● **Задание**
Пожалуйста, найдите и выпишите все строки, где встречается слово «sQuery». Регистр букв учитывается.

● **Исходные данные**

##############################

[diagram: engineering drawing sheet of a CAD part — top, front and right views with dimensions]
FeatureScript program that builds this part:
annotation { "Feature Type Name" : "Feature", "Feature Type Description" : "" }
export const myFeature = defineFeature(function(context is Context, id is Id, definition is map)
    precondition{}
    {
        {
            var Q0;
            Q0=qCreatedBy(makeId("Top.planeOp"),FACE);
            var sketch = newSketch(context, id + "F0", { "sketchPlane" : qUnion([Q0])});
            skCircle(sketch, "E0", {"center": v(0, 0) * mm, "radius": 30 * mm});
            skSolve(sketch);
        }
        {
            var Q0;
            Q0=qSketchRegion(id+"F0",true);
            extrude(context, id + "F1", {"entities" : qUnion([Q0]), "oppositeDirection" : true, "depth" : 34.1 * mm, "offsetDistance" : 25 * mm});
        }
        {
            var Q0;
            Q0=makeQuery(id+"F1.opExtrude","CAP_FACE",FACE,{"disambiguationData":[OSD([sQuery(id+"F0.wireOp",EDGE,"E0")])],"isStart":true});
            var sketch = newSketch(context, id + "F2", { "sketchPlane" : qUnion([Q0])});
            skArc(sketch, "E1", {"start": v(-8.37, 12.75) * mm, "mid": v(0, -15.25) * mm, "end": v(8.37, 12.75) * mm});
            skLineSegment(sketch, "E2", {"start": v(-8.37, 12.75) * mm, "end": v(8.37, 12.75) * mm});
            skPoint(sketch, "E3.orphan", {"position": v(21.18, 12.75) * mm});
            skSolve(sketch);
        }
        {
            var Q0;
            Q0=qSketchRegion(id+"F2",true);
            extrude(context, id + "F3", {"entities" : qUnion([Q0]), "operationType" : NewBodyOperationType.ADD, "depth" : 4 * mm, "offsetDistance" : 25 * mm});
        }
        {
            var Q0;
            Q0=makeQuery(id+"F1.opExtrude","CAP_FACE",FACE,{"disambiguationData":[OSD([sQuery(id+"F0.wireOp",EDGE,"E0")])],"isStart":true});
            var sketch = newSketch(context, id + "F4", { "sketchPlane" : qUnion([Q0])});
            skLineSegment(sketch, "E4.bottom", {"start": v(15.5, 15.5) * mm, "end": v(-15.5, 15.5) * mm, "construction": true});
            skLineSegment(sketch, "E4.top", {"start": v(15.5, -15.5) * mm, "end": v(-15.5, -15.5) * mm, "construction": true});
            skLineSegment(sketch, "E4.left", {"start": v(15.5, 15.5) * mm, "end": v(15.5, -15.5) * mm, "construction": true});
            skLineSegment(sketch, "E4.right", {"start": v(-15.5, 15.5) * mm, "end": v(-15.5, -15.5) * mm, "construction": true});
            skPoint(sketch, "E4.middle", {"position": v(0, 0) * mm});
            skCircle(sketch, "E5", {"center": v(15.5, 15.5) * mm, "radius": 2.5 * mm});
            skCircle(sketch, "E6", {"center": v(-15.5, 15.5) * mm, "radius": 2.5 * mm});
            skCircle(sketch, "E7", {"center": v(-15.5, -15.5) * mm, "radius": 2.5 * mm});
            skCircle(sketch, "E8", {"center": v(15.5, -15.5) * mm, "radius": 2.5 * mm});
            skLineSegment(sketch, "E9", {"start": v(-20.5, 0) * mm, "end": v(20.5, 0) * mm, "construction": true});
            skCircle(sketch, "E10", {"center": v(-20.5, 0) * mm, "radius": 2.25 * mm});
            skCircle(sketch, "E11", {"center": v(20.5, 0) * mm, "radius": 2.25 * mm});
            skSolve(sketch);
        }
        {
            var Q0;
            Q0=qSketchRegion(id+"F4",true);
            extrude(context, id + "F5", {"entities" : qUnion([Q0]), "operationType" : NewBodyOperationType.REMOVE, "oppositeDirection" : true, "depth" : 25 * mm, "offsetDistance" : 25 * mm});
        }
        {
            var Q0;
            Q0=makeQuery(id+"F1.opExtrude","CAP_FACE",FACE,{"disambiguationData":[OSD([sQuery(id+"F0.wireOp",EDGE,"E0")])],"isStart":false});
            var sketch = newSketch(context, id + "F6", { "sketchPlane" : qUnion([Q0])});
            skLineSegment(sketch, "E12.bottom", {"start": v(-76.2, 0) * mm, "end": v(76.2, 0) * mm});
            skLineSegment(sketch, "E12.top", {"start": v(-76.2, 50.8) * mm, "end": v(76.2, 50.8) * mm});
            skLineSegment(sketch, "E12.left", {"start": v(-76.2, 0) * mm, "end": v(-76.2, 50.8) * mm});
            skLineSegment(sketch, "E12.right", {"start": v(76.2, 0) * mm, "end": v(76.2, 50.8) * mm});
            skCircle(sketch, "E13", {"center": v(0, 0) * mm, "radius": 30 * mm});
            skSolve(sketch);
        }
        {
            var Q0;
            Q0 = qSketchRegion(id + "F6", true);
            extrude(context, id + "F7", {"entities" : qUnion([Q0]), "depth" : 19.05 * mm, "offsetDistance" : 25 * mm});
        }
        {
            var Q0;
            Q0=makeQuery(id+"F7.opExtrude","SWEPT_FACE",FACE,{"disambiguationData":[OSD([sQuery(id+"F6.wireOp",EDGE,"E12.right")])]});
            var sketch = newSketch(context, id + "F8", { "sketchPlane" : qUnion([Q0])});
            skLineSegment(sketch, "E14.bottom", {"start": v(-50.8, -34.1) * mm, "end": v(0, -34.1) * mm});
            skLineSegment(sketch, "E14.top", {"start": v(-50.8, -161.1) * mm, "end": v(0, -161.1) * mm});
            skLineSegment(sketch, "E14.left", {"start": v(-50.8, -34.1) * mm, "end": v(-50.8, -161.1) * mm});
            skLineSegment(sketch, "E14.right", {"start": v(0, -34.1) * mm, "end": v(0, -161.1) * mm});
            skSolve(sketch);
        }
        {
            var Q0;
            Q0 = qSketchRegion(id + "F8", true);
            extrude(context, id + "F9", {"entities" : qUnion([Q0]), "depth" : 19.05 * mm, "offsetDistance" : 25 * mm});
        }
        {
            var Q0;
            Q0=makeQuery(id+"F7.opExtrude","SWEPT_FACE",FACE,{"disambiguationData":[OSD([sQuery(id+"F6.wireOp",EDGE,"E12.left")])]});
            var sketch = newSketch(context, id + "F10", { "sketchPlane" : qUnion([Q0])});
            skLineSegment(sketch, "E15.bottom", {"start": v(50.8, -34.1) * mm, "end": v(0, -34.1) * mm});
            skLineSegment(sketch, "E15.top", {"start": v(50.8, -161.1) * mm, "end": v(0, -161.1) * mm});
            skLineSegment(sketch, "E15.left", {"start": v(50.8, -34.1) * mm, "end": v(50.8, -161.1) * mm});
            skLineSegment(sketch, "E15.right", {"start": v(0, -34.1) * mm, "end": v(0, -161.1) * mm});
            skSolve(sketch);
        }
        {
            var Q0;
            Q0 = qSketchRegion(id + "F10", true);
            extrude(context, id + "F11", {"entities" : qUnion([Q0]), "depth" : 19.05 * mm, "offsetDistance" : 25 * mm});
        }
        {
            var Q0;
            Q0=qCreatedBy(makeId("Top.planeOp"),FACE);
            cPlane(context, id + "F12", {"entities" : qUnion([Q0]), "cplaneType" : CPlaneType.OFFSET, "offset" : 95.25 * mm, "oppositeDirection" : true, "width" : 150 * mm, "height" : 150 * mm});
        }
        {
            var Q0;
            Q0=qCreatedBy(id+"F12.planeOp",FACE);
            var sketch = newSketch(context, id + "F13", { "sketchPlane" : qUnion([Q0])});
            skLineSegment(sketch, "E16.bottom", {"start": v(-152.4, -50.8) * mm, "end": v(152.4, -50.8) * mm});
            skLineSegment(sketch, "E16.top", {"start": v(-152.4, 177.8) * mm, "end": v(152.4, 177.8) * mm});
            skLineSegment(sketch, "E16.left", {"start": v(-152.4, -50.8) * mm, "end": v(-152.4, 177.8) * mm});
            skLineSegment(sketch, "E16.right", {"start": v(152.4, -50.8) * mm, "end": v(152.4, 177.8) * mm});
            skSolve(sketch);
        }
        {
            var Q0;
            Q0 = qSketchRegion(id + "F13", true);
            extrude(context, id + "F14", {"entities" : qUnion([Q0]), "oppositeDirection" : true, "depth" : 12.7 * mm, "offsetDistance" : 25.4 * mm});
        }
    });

##############################

● **Ответ**
            Q0=makeQuery(id+"F1.opExtrude","CAP_FACE",FACE,{"disambiguationData":[OSD([sQuery(id+"F0.wireOp",EDGE,"E0")])],"isStart":true});
            Q0=makeQuery(id+"F1.opExtrude","CAP_FACE",FACE,{"disambiguationData":[OSD([sQuery(id+"F0.wireOp",EDGE,"E0")])],"isStart":true});
            Q0=makeQuery(id+"F1.opExtrude","CAP_FACE",FACE,{"disambiguationData":[OSD([sQuery(id+"F0.wireOp",EDGE,"E0")])],"isStart":false});
            Q0=makeQuery(id+"F7.opExtrude","SWEPT_FACE",FACE,{"disambiguationData":[OSD([sQuery(id+"F6.wireOp",EDGE,"E12.right")])]});
            Q0=makeQuery(id+"F7.opExtrude","SWEPT_FACE",FACE,{"disambiguationData":[OSD([sQuery(id+"F6.wireOp",EDGE,"E12.left")])]});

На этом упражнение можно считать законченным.